June 19, 2021

Missing Dots in Email Addresses Allows Security Researchers to Catch 120,000 Messages

(LiveHacking.Com) – Security researchers have captured thousands of emails by buying domains for commonly mistyped email addresses. Over six months they grabbed 20GB of data made up of 120,000 wrongly sent messages. These emails included trade secrets, business invoices, personal information about employees, network diagrams and passwords.

According to researchers Peter Kim and Garret Gee of the Godai Group around 30% of the top 500 companies in the US were vulnerable to this data leak.

The problem arises because of the way some organisations set up their email systems. Most companies use a single domain for all email, but some use subdomains. So rather than just user@bank.com the company has set up us.bank.com for its USA employees and uk.bank.com for its UK employees and so on.

By buying domains like usbank.com and ukbank.com the researchers where able to catch emails addressed to user@us.bank.com but due to a typing error were sent to user@usbank.com (without the dot after ‘us’).

Rather than getting an email back reporting the mistyped address, the email in fact went to the researchers.
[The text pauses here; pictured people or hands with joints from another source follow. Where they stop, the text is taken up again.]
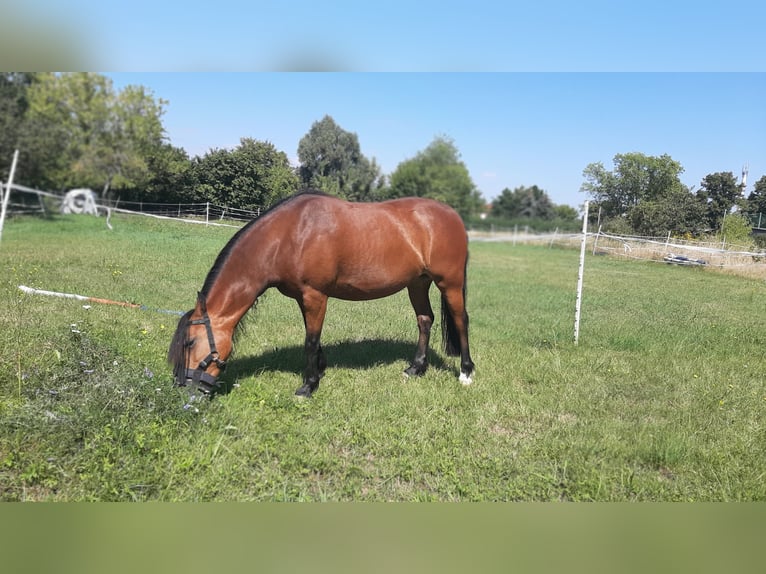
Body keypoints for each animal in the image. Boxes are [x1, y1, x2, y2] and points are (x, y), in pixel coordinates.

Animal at [168, 190, 474, 398]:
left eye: (190, 343)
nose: (182, 390)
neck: (289, 234)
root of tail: (453, 215)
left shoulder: (315, 295)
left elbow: (310, 340)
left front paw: (308, 385)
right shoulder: (302, 297)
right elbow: (312, 337)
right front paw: (320, 369)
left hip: (449, 283)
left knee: (461, 320)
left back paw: (466, 372)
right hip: (417, 283)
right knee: (425, 320)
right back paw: (416, 368)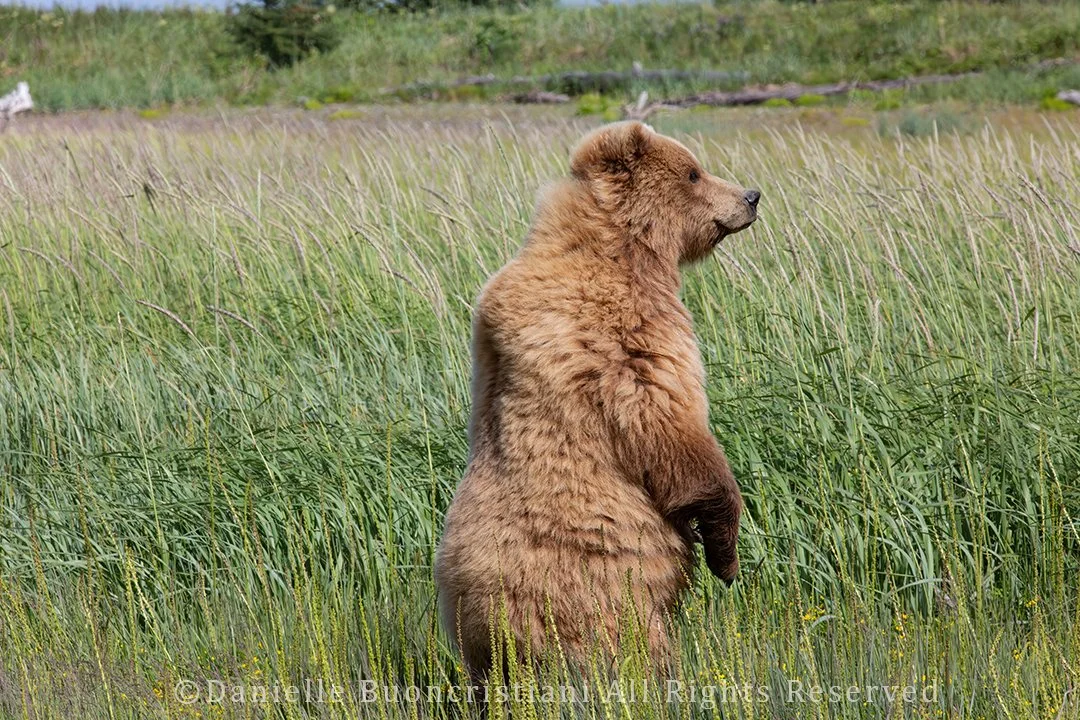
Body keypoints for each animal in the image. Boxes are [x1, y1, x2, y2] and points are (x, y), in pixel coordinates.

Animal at [434, 121, 759, 680]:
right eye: (694, 172)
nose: (751, 196)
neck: (623, 245)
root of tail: (497, 626)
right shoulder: (635, 329)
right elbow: (672, 425)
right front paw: (725, 553)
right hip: (603, 594)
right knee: (635, 647)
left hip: (482, 640)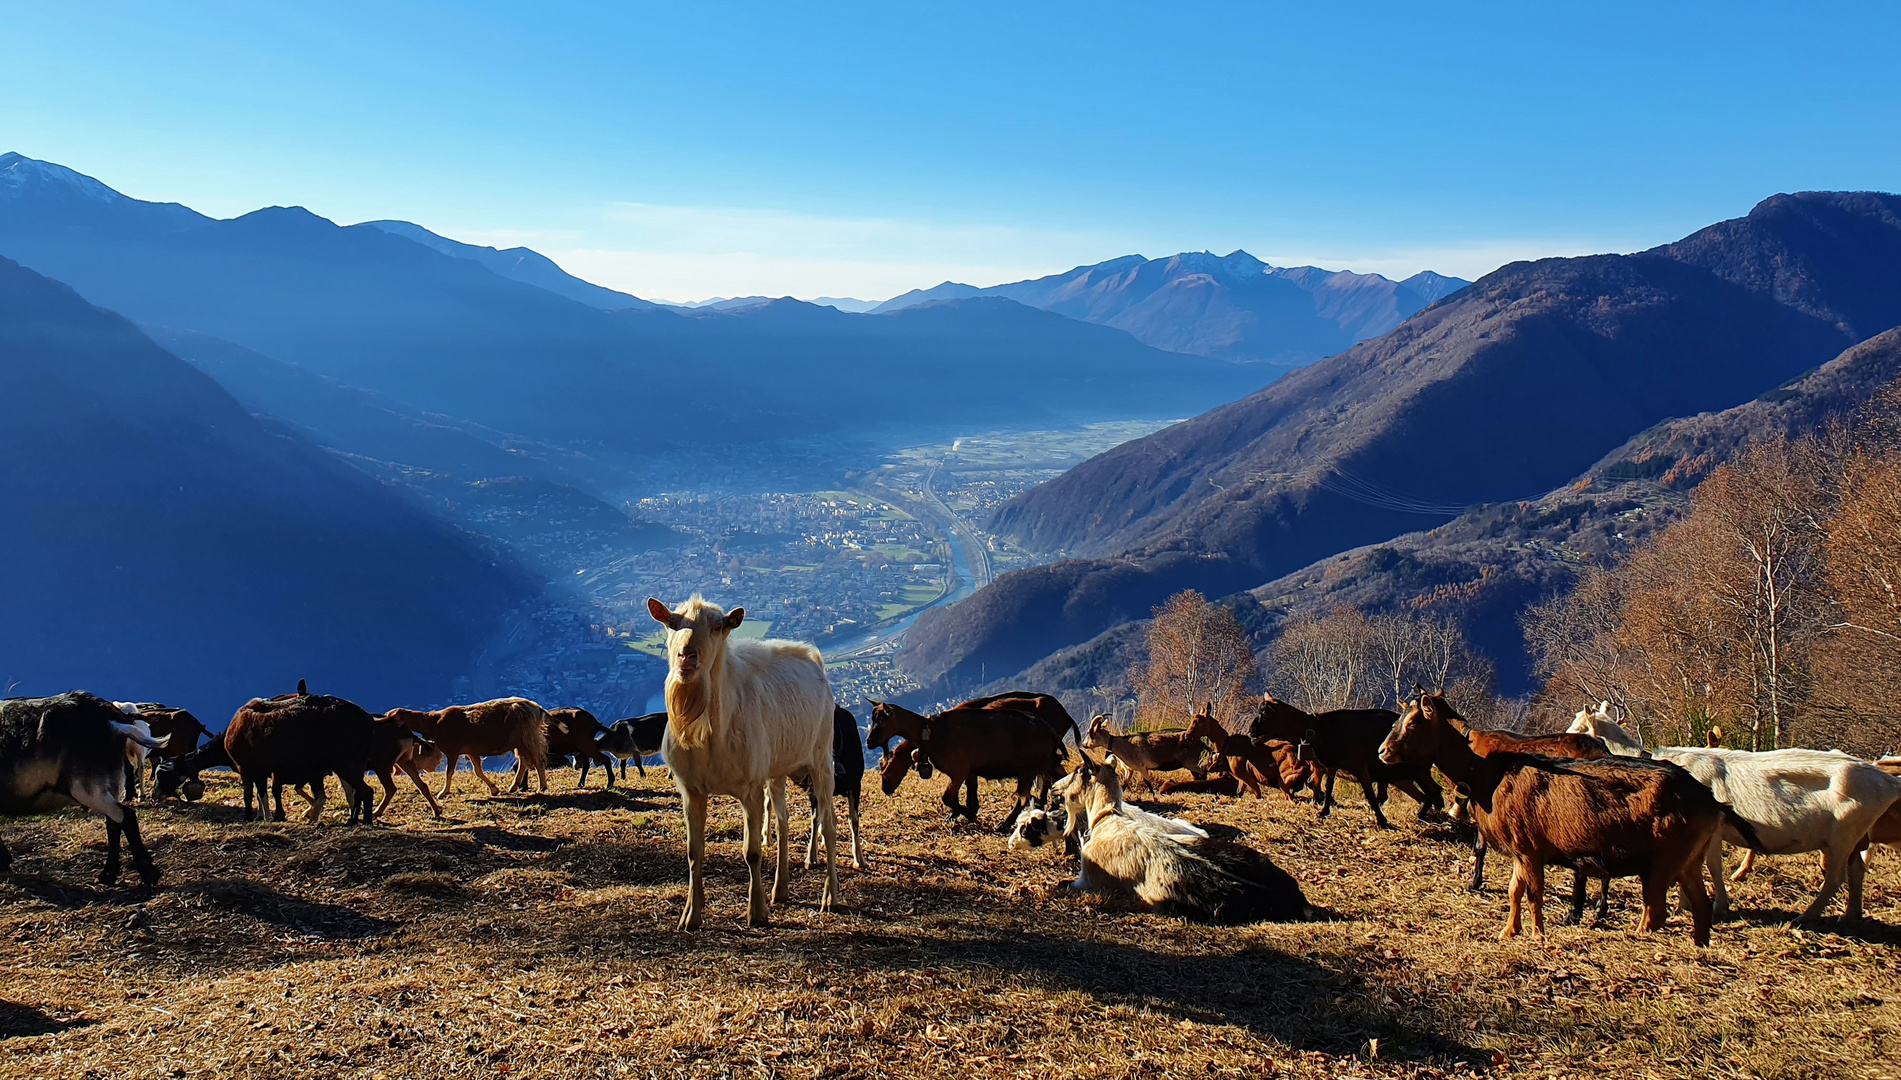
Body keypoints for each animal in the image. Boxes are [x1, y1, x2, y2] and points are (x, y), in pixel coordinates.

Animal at [384, 695, 551, 798]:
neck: (434, 722)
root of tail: (536, 707)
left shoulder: (453, 751)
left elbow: (449, 772)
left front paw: (442, 793)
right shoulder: (470, 751)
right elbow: (478, 771)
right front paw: (494, 789)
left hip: (528, 738)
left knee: (537, 761)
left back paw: (542, 787)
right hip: (520, 742)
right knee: (523, 762)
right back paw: (513, 787)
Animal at [650, 593, 836, 931]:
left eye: (718, 627)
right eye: (672, 622)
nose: (687, 656)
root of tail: (812, 657)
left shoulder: (750, 788)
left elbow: (751, 852)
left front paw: (757, 912)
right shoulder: (691, 790)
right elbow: (694, 851)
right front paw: (690, 916)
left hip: (821, 758)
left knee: (829, 824)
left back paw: (831, 896)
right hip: (777, 770)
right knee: (783, 821)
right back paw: (781, 889)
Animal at [866, 699, 1064, 825]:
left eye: (882, 719)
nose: (869, 742)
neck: (933, 732)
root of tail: (1048, 729)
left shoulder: (959, 770)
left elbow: (947, 797)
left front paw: (968, 814)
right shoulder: (967, 771)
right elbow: (966, 792)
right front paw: (962, 813)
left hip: (1029, 768)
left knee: (1024, 797)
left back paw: (1005, 824)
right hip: (1047, 762)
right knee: (1059, 781)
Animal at [1376, 695, 1756, 939]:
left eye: (1413, 722)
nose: (1382, 751)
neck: (1484, 768)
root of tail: (1710, 799)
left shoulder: (1529, 846)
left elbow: (1530, 889)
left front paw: (1537, 933)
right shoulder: (1521, 850)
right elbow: (1515, 889)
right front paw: (1509, 930)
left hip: (1662, 859)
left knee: (1655, 912)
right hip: (1686, 859)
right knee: (1699, 905)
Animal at [1650, 749, 1901, 920]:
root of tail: (1889, 781)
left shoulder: (1714, 829)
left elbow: (1713, 867)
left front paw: (1719, 906)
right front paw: (1683, 906)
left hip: (1844, 835)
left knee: (1836, 877)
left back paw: (1806, 916)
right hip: (1854, 838)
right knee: (1857, 870)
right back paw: (1850, 914)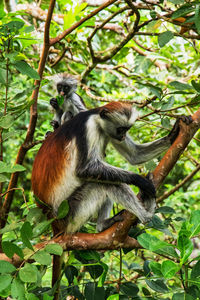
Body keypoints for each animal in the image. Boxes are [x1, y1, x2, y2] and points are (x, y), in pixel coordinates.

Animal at [31, 101, 159, 234]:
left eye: (127, 129)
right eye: (121, 129)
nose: (123, 136)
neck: (96, 119)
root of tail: (52, 220)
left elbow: (135, 155)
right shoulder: (88, 128)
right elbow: (84, 170)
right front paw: (141, 181)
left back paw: (103, 224)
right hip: (70, 214)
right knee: (106, 184)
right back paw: (146, 216)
From there the email was forwarded to the correct address but with a bogus reply address so that the researchers could capture all the replies as well. This is what is known as a man-in-the-middle attack, or more specifically for email a man-in-the-mailbox attack.

Writing on the blog of security firm Sophos, Mark Stockley said: “It’s striking that the researchers managed to capture so much information by focusing on just one common mistake. A determined attacker with a modest budget could easily afford to buy domains covering a vast range of organisations and typos.”